RECORDS SUPPLIED
──────

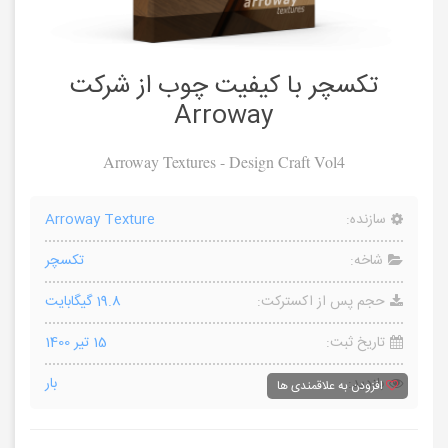
تکسچر با کیفیت چوب از شرکت
Arroway
Arroway Textures - Design Craft Vol4
سازنده:
Arroway Texture
شاخه:
تکسچر
حجم پس از اکسترکت:
19.8 گیگابایت
تاریخ ثبت:
15 تیر 1400
بازدید:
بار
افزودن به علاقمندی ها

──────

TASK OBJECTIVE
Copy out the text read from the records line for line, keeping every character unchanged, and omit the pictures.

WRITTEN ANSWER
تکسچر با کیفیت چوب از شرکت
Arroway
Arroway Textures - Design Craft Vol4
سازنده:
Arroway Texture
شاخه:
تکسچر
حجم پس از اکسترکت:
19.8 گیگابایت
تاریخ ثبت:
15 تیر 1400
بازدید:
بار
افزودن به علاقمندی ها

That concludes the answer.